We have actively shaped this development in collaboration with our partners. In doing so, we always have the needs of our customers in mind and are constantly developing new drive systems for a wide range of applications.
Besides the specific areas of applications, for eBikers, the topic of design integration has been relevant from the very start so that an eBike looks and feels as much like a “standard” bicycle as possible.
In the past few years, connectivity and safety features have also become more relevant. Customers want their eBike to be a part of their digital life so they can use the eBike as a fitness facility that can also offer navigation and a whole host of other functions. They often want features that make riding even safer – solutions that we also provide.
What questions should customers ask in their local bike shop in order to find their perfect commuter bike?
It should really be the bike shop asking the questions to pair the customer with their perfect commuter bike. The standard questions such as “What sort of riding will you be doing?” and “Where and how often will you be riding?” are absolutely vital – and these don’t differ whether it’s a conventional bike or an eBike.
Once they understand that information, as well as considering the physical factors of the customer such as height and leg length, the eBike dealer will be able to suggest some models to test ride.
Bosch eBike Systems has always placed a strong emphasis on our dealer network. Only when a dealership has participated in Bosch training can they say that they are a certified Bosch dealer. You can find an overview of all Bosch eBike Systems dealers at bosch-ebike.com/en/service/dealer-search.
It’s important to gain the advice from a reputable eBike dealer on what sort of money you should expect to spend on an eBike.
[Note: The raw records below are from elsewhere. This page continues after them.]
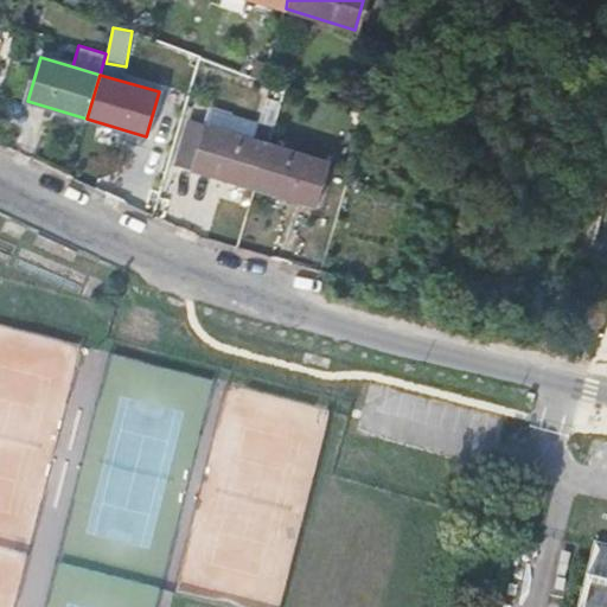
[(176,164),(253,186),(267,142),(189,120),(176,164)]
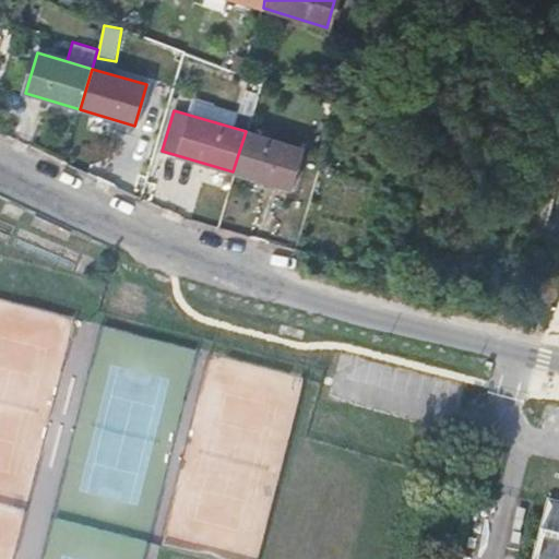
[(246,131),(233,171),(289,189),(301,146),(246,131)]
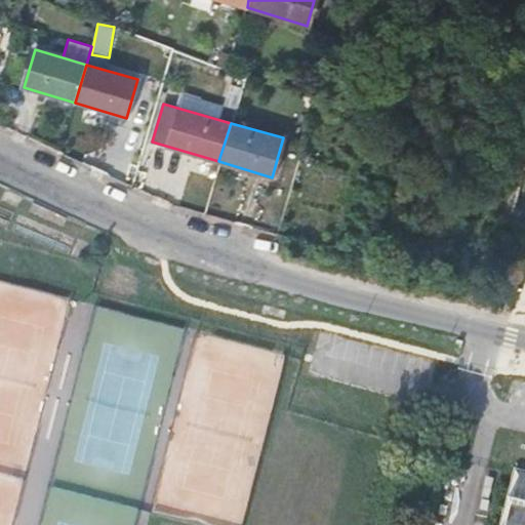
[(524,524),(524,474),(516,472),(501,524),(524,524)]
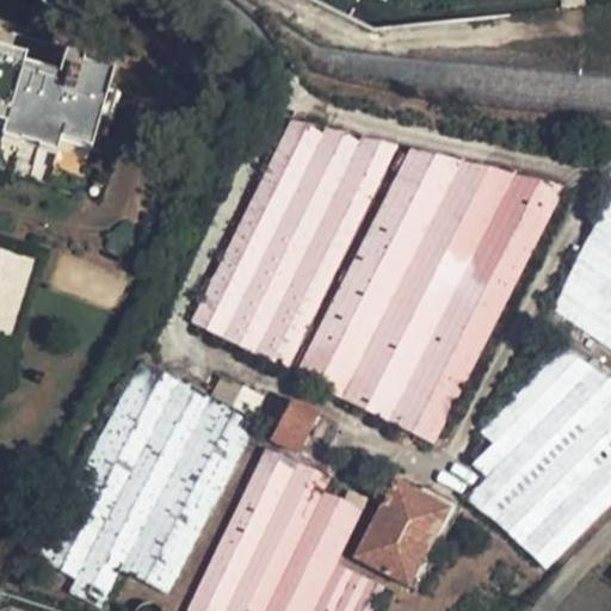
[(0,106),(10,109),(7,122),(59,137),(62,128),(97,137),(117,71),(81,60),(82,56),(82,51),(79,48),(75,45),(69,45),(66,47),(62,50),(56,71),(25,61),(28,51),(0,43),(0,106)]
For example, if you’re going to be commuting long distances and across technical terrain it may be advisable to spend more money on an eBike that has a bigger battery capacity, or even DualBattery, and suspension.
If you’ll be commuting short distances in an urban area, these features may not be necessary and the bike may be significantly lower in price.
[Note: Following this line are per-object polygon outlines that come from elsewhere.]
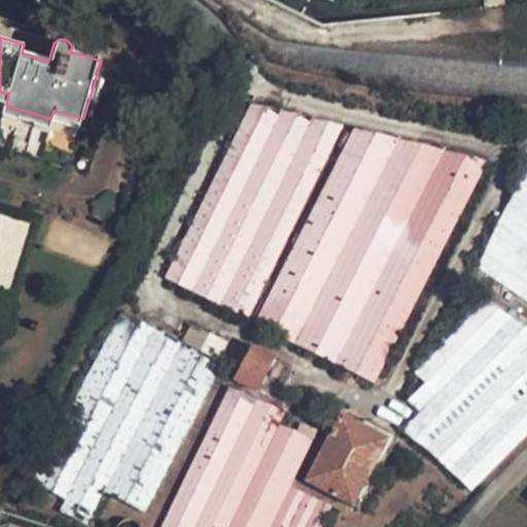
[(0,102),(6,105),(8,94),(0,92),(0,102)]
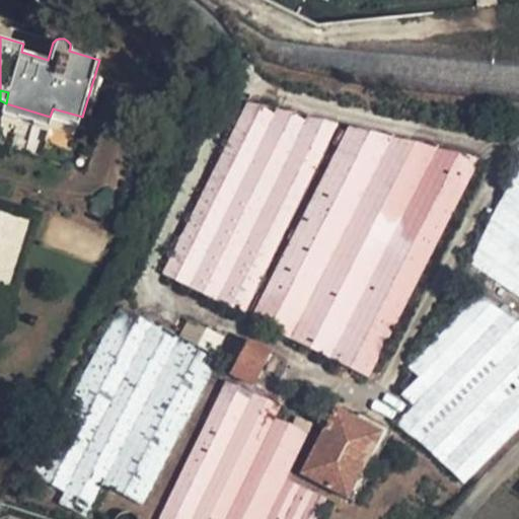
[(47,128),(50,117),(6,103),(3,115),(47,128)]
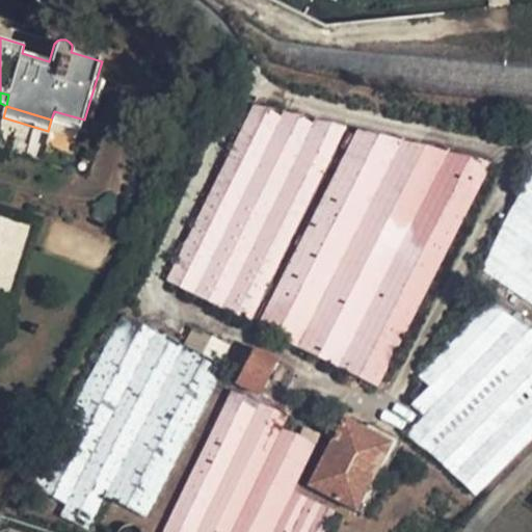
[(164,282),(379,387),(491,163),(253,106),(164,282)]
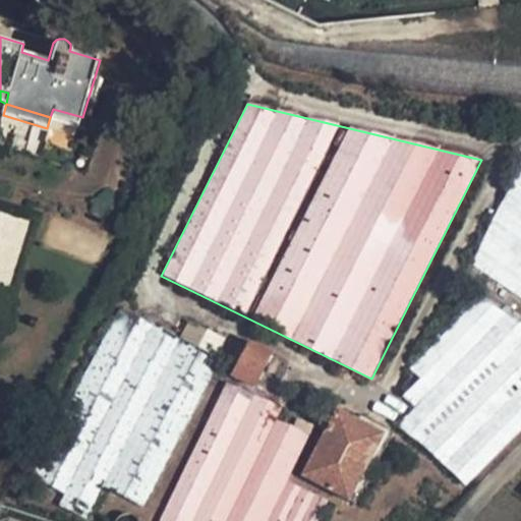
[(79,126),(82,117),(53,109),(50,117),(79,126)]
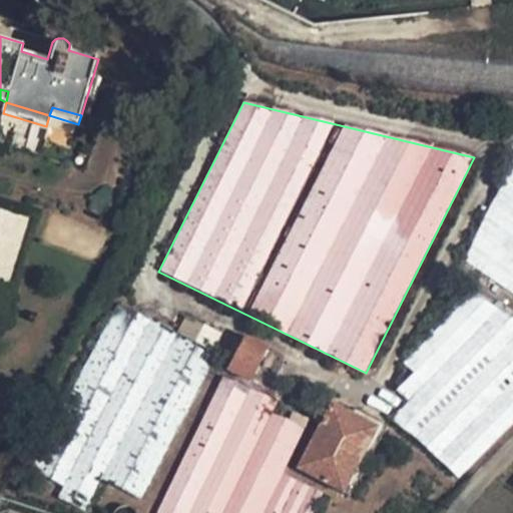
[(459,258),(512,284),(512,146),(499,176),(459,258)]
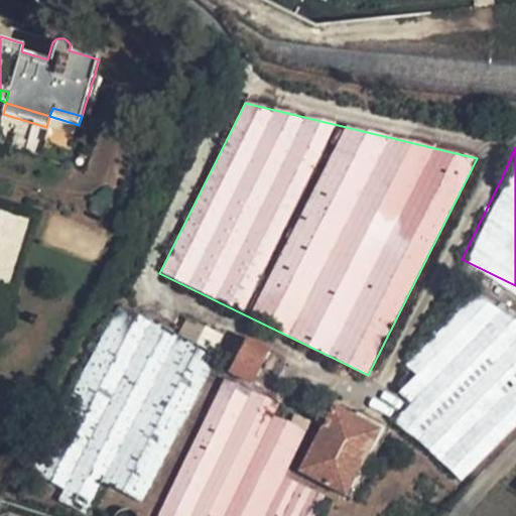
[(515,409),(515,308),(489,295),(394,399),(380,415),(418,433),(467,459),(515,409)]
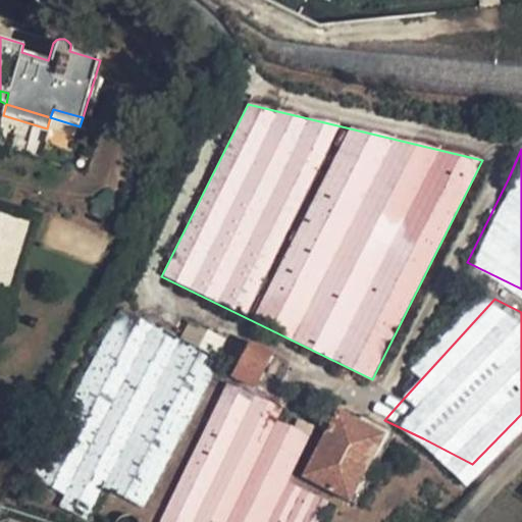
[(118,309),(32,477),(65,494),(57,508),(87,520),(105,488),(143,509),(215,373),(207,369),(213,358),(118,309)]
The key thing is to purchase an eBike with a reliable system, and premium bike brands offer premium and reliable quality. Other components aside from the eBike system, such as the brakes and drivetrain, must also be of appropriate quality because the eBike can be harder on them. We recommend in any case not to cut corners and save money in the wrong places.
Aside from Bosch’s systems, what ingredients make the ideal commuter bike for an all-weather, luggage-carrying commute?
It really depends on the requirements of the rider. Again, the eBike dealer will play a key role in helping you select a suitable model. For an all-weather commuting bike, mudguards are a useful addition. With regards to luggage, it really depends on how much luggage you’ll need to transport.
For a typical office worker, standard panniers should be sufficient – or perhaps you would rather carry a backpack so you wouldn’t need panniers at all. But if you carry more in the way of luggage, you may wish to consider a utility eBike.
Many brands now offer these, and there are now lots of tradespeople who use an eCargo bike to zip around towns and cities rather than sitting in traffic in their vans.